§ Action item
Set down verbatim the lines below, starting with the line containing "ensombreciendo la actual presidencia es" and ending with the line containing "ligera desaceleración de", both included. Omit the pictures.

§ Data under study
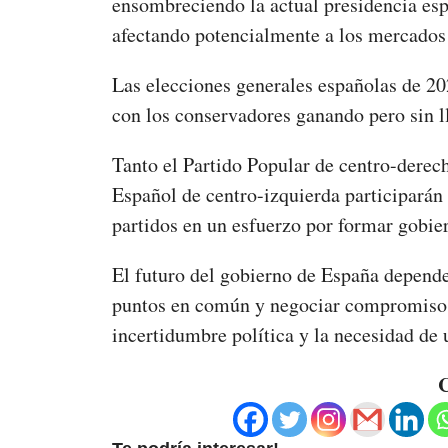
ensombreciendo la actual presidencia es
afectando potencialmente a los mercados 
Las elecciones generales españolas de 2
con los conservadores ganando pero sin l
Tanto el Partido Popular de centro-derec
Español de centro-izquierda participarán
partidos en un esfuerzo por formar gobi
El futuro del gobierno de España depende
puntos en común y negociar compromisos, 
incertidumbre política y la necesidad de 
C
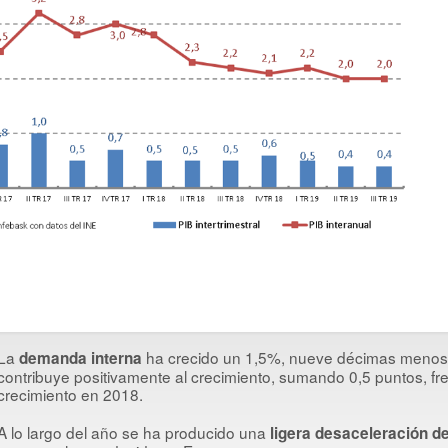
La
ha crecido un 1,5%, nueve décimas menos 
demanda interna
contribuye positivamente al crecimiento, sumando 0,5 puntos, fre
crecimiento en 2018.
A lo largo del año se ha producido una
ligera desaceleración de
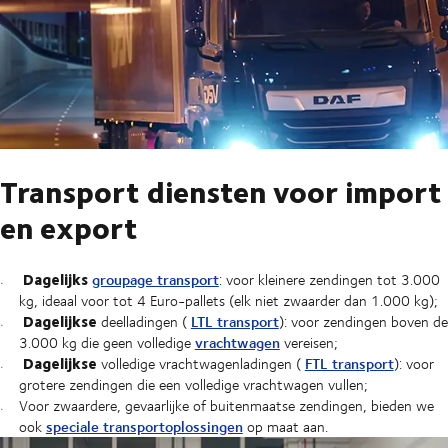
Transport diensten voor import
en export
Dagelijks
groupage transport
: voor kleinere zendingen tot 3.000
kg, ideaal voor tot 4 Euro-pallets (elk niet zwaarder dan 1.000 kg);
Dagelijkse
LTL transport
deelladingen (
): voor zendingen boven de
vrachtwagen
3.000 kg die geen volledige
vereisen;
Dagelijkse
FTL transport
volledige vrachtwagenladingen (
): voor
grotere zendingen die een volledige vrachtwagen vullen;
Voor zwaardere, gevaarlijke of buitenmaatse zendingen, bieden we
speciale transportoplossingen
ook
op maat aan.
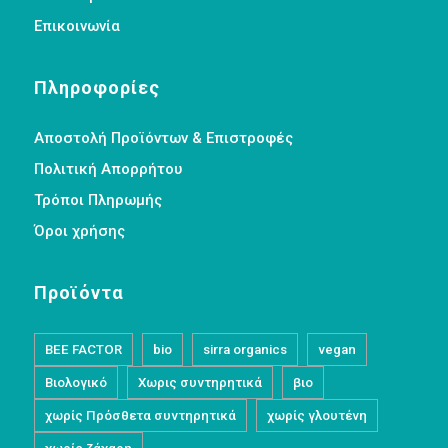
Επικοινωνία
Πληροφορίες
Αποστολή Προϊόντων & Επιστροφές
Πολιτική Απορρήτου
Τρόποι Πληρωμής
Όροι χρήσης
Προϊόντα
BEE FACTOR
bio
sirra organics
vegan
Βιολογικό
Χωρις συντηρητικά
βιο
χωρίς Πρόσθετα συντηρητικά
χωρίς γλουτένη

---

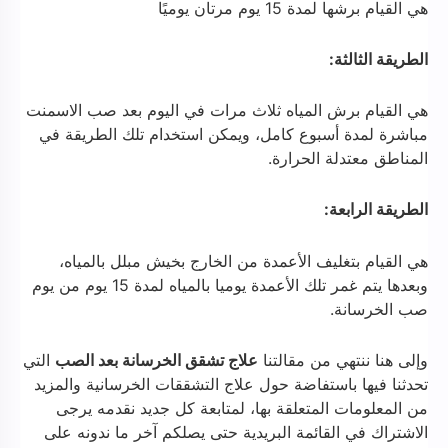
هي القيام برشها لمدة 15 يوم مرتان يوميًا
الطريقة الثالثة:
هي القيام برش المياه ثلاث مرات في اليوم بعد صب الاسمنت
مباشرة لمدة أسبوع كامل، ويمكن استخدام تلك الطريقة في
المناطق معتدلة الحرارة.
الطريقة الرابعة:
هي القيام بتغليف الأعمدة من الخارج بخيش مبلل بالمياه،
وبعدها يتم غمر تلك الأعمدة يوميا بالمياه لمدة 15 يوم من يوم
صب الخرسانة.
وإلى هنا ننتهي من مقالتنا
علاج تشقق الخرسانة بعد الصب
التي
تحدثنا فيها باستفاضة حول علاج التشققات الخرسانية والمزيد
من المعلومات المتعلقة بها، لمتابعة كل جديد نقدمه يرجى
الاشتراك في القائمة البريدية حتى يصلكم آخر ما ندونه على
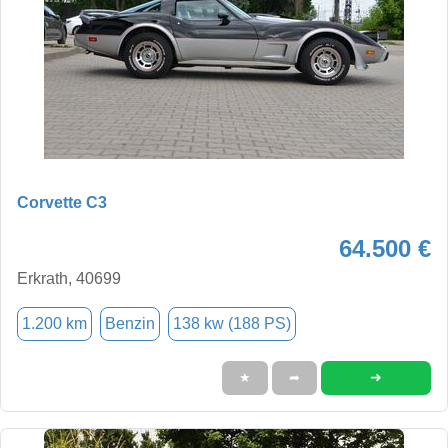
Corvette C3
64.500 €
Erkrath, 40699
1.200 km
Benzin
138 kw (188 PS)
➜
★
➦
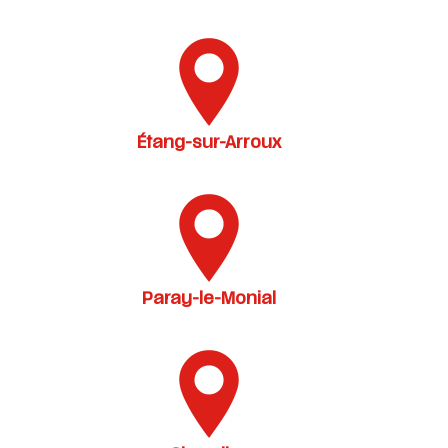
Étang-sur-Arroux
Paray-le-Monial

§ Solution to the exercise
ensombreciendo la actual presidencia es
afectando potencialmente a los mercados 
Las elecciones generales españolas de 2
con los conservadores ganando pero sin l
Tanto el Partido Popular de centro-derec
Español de centro-izquierda participarán
partidos en un esfuerzo por formar gobi
El futuro del gobierno de España depende
puntos en común y negociar compromisos, 
incertidumbre política y la necesidad de 
C
La
ha crecido un 1,5%, nueve décimas menos 
demanda interna
contribuye positivamente al crecimiento, sumando 0,5 puntos, fre
crecimiento en 2018.
A lo largo del año se ha producido una
ligera desaceleración de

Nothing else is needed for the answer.